The Light We Never Noticed

5:45pm, Sunday 6th November

Lamentations 3.17-26, 31-33

John 6.37-40


In the Church’s year, we are in the midst of a season of remembering – the time of All Saints and All Souls and Remembrance Sunday.  It is a time when our consciousness is enlarged, when we are sensitised to glimpses of a world beyond our present reality.  And it is a time which coincides with the fading light of late autumn.

It always comes as a bit of a surprise, doesn’t it, how quickly that light draws in once the clocks go back.  We seem to be racing towards the shortest day, through dark mornings, evocative dusks and early blackness.

This darkness finds its echo in our first reading:  ‘My soul is bereft of peace,’ says the writer of Lamentations; ‘I have forgotten what happiness is.’ It is part of our humanity. There is no getting round the pain of grief, the darkness of that night.  Countless people have known it before us, and all of us gathered here have known it and know it still. 

Thanks to the gunpowder plotters, into the blackness of our November nights blasts the light of a thousand fireworks.  Other cultures have them too, of course, and if it hadn’t been for Guy Fawkes, we’d probably have found another reason to have them.  They make our darkness bright.  They lift our spirits, and make us gasp with wonder.

And of course, faith can be like this, too.  We can know the sudden breaking in of God to our lives in amazing ways.  We can have our whole view of the world turned upside down by experiencing his power.

But more often than not, it’s not like this.  Joy doesn’t just blast through our grief.  Faith is not like fireworks.

But that doesn’t mean that we are simply left with our darkness.

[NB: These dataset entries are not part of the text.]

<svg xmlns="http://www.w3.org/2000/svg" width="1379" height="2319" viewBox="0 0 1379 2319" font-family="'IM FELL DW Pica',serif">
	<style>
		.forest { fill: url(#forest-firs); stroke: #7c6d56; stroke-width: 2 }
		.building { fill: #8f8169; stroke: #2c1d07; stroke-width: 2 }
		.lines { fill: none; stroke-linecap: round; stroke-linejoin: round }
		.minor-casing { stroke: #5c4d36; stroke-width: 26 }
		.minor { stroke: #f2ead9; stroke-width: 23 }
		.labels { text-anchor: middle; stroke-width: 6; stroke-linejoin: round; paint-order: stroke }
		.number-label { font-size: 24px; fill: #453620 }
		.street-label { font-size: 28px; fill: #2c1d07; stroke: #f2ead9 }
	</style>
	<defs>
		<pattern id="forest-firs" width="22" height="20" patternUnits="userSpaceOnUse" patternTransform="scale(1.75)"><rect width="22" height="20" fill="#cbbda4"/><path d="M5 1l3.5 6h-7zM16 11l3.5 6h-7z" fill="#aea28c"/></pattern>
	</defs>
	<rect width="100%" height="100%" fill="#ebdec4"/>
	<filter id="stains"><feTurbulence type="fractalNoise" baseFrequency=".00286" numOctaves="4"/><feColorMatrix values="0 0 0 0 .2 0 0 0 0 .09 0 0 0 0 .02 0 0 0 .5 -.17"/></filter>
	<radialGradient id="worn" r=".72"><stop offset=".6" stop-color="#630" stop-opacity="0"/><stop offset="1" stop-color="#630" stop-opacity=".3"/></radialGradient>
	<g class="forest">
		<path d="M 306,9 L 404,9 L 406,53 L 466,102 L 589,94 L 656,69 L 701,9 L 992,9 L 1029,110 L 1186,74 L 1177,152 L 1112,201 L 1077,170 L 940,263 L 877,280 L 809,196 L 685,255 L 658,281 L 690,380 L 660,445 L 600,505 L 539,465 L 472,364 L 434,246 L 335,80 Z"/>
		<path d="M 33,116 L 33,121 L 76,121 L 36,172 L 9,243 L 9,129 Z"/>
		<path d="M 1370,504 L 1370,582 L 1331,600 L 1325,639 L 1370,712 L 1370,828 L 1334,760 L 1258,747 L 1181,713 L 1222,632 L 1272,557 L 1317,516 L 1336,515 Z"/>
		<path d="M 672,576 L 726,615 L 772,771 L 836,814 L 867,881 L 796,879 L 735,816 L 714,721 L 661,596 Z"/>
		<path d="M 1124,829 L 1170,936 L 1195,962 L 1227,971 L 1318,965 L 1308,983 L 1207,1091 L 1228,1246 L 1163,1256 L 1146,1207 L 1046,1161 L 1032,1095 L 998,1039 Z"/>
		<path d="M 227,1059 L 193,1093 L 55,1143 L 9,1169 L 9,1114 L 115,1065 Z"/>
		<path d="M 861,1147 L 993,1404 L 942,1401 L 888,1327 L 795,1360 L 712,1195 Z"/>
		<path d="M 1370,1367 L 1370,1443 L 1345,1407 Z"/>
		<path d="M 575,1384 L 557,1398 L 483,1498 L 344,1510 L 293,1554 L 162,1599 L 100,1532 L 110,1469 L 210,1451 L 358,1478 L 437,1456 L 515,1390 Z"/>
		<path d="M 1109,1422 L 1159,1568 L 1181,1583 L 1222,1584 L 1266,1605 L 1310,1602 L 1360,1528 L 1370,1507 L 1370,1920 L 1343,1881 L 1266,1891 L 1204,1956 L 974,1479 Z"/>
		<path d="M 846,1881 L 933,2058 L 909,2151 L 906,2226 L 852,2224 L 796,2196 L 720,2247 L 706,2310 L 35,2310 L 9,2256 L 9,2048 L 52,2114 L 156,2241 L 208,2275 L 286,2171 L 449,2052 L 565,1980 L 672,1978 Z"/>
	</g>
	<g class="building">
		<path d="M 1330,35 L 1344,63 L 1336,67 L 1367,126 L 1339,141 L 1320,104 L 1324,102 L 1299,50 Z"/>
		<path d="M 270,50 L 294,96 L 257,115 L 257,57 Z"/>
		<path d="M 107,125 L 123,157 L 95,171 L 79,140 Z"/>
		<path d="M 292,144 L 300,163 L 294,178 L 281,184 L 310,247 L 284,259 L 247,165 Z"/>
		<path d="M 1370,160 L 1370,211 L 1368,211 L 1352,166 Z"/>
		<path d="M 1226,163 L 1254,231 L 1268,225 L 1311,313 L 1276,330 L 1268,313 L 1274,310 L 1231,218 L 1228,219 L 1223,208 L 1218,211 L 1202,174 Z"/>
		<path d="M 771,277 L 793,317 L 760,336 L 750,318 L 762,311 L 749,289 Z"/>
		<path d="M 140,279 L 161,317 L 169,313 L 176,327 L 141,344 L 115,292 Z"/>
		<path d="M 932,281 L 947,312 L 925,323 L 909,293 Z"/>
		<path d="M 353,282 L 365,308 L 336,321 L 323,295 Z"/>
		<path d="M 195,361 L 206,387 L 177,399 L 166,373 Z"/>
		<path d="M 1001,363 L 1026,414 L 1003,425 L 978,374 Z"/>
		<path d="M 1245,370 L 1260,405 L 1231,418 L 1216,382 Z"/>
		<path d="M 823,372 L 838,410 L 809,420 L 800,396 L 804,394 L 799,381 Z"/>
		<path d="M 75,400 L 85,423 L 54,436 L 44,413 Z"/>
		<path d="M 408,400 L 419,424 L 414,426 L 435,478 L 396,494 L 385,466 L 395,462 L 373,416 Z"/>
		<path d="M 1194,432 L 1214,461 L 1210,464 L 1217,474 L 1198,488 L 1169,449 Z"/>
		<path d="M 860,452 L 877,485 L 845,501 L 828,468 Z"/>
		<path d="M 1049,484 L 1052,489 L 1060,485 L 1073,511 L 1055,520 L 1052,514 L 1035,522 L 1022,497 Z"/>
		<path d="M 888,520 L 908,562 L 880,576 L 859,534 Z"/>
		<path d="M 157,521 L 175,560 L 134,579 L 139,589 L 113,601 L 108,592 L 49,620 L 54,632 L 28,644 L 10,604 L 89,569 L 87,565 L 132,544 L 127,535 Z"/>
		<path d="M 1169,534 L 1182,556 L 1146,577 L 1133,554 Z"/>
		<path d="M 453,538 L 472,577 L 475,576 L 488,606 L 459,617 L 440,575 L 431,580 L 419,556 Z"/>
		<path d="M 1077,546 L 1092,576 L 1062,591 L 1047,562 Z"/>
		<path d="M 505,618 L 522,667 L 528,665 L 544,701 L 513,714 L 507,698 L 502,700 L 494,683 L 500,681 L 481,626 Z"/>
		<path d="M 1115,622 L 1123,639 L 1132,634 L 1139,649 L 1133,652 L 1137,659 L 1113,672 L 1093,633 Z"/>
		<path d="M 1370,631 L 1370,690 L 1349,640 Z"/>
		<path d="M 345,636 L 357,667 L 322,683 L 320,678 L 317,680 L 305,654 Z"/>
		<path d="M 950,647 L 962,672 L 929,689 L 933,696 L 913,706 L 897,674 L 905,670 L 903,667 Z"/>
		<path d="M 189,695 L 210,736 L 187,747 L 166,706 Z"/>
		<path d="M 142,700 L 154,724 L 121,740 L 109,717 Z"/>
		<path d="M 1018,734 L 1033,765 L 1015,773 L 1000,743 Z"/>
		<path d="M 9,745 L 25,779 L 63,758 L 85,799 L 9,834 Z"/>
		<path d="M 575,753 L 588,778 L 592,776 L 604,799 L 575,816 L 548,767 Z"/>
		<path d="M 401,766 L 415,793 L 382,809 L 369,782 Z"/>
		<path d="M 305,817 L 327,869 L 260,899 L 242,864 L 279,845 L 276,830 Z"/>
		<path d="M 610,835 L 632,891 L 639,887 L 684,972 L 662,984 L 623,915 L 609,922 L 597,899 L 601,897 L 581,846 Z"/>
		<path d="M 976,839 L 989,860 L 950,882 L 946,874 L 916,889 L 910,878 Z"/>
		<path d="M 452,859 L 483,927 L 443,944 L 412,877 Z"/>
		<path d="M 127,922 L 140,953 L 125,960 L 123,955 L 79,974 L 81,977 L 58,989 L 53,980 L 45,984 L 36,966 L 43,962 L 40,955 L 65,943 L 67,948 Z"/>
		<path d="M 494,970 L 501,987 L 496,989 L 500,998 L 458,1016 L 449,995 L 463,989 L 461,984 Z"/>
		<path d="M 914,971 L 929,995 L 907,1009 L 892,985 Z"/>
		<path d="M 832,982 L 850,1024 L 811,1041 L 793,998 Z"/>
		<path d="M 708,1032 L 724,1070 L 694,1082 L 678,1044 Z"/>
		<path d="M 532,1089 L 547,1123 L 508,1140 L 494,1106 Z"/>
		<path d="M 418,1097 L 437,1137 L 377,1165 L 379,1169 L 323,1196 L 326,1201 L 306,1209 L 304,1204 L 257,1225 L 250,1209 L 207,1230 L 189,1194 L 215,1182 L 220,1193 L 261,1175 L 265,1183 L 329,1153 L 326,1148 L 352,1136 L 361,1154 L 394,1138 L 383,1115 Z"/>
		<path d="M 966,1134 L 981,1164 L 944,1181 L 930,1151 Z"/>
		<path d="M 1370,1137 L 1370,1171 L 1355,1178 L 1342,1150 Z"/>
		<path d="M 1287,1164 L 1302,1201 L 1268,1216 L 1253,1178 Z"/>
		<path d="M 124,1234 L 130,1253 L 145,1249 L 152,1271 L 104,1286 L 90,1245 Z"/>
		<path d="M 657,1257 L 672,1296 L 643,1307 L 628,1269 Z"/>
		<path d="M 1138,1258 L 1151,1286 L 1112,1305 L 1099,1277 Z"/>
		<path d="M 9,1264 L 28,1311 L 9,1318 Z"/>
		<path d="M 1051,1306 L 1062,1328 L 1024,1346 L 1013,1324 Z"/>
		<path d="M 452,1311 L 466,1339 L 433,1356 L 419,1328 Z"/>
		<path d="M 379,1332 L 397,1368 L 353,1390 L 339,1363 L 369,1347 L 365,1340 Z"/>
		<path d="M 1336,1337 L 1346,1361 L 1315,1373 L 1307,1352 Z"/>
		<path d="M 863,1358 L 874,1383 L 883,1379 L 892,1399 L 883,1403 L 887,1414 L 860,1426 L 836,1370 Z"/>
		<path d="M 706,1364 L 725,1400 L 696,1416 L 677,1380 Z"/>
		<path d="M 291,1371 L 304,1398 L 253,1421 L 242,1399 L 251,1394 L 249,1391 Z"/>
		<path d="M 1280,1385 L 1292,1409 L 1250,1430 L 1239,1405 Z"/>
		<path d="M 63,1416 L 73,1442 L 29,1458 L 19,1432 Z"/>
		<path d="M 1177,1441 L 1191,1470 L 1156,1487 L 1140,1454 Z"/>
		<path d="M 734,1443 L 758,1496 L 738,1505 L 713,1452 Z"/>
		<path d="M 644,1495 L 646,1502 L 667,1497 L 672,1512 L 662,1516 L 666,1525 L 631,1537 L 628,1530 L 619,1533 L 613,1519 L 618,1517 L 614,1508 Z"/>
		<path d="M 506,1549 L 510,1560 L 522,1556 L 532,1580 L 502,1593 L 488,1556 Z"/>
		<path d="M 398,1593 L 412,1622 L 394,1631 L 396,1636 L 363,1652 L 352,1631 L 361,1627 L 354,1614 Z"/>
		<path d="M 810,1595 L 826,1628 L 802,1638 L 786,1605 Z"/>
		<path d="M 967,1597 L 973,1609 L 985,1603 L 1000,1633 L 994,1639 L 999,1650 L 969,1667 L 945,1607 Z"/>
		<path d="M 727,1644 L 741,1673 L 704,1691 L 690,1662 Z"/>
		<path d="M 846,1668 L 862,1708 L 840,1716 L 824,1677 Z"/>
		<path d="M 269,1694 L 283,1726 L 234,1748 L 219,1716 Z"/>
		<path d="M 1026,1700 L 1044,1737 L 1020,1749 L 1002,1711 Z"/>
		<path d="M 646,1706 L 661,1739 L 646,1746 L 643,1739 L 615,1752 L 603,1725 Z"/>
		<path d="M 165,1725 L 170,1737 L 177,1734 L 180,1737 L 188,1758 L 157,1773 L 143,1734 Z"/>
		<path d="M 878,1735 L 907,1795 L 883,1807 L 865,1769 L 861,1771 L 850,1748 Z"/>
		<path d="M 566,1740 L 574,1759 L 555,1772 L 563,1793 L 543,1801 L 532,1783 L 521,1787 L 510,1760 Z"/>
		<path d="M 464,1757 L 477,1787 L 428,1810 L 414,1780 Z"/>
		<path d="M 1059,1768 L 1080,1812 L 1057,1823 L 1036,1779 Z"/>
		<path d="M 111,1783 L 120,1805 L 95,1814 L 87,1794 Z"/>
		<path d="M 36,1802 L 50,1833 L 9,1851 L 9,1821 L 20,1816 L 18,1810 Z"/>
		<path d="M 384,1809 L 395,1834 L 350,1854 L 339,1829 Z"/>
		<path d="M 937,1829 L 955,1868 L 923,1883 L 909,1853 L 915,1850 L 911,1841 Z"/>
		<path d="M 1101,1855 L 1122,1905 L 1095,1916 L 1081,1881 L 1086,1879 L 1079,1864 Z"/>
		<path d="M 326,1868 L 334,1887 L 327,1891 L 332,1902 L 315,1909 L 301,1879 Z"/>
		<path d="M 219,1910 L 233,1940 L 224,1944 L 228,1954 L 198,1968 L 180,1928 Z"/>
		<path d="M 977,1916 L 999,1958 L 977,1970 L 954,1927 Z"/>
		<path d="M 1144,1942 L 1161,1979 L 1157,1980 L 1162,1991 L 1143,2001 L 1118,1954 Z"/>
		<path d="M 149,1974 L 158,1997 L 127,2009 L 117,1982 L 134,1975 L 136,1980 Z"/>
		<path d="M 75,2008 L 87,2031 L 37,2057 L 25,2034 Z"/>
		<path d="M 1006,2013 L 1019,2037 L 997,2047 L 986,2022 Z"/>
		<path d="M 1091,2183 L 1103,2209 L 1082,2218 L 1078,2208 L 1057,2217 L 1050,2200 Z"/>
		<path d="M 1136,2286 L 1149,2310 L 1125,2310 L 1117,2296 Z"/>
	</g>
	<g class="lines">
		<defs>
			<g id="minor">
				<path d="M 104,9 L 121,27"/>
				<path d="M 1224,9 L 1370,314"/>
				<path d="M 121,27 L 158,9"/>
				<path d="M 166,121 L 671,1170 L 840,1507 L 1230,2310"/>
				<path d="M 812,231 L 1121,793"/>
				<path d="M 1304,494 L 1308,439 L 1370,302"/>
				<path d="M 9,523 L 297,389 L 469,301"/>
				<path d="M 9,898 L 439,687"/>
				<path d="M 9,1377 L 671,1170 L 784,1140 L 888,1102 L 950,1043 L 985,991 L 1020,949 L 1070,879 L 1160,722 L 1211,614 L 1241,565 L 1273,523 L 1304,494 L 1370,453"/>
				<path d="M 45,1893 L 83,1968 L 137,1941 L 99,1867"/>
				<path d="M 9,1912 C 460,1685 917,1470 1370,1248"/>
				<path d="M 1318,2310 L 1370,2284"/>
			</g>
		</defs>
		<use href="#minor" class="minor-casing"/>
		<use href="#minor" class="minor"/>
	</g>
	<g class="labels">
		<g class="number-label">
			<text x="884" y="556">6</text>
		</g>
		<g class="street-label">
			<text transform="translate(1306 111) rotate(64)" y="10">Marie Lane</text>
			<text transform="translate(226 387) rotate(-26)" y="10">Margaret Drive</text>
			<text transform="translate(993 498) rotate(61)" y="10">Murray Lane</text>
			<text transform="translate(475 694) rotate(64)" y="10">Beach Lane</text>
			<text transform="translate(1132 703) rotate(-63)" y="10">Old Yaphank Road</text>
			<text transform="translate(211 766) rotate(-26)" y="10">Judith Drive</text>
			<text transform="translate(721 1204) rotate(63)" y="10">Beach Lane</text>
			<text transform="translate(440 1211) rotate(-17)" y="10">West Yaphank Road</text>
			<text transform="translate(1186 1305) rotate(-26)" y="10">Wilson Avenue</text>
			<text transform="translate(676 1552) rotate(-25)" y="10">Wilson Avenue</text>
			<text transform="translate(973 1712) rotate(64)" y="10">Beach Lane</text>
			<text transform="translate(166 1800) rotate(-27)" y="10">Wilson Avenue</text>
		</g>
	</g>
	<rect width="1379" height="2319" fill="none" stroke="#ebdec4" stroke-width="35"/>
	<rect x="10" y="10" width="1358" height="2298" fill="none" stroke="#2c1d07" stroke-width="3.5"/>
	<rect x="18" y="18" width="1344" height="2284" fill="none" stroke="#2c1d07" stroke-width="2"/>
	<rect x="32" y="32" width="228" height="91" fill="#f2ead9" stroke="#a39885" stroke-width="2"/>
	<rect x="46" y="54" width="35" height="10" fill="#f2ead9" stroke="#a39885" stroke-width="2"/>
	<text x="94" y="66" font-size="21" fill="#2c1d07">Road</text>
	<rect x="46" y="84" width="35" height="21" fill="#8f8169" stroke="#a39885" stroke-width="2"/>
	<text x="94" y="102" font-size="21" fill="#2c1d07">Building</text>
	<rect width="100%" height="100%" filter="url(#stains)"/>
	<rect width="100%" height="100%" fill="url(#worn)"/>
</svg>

‘My soul…is bowed down within me,’ we hear in our reading, ‘But this I call to mind, and therefore I have hope.  The steadfast love of the Lord never ceases, his mercies never come to an end; they are new every morning;  great is  your faithfulness.’

This is no quick-fix, spectacular, spirit lifting firework.  Instead, it is the result of little glimpses of light.  The little glimpses that you catch unawares, like starlight, or a shaft of sun across water, or the dappled pale yellow of a winter dawn.  It doesn’t happen immediately, but it comes unbidden if we wait.  Because God, whose love is our light, will always wait for us.

God’s light is shown to us in Jesus, his Son.  He knew what it was to be bereft of peace as he walked the way of the cross.  He knew what it was to be plunged into darkness as he died for us.  It is only through this pain and darkness that the Light comes into the world, and with it the hope through which we know that darkness never has the last word. 

It is through Jesus that we come to know love and life again, even in and through sorrow. In a quiet, often unspectacular way, His light surrounds us all the time, even when the world feels very dark.   The priest and poet, Malcolm Guite, speaks of this as ‘the light we never noticed [falling] into our lives’.

We will never see its fullness in this life, but all these unremarked beams, which shine around us and reflect and shimmer in our earthly lives, are gathered up when we die, so that as Jesus says, he will lose nothing – all will be raised up on the last day.

So as we remember those who are so dear to us, let us also trust in God’s grace to touch and comfort us, to turn us towards the light, to draw us to himself, so that we might know the love of Jesus with us now, and in the years to come.  In his name.  Amen.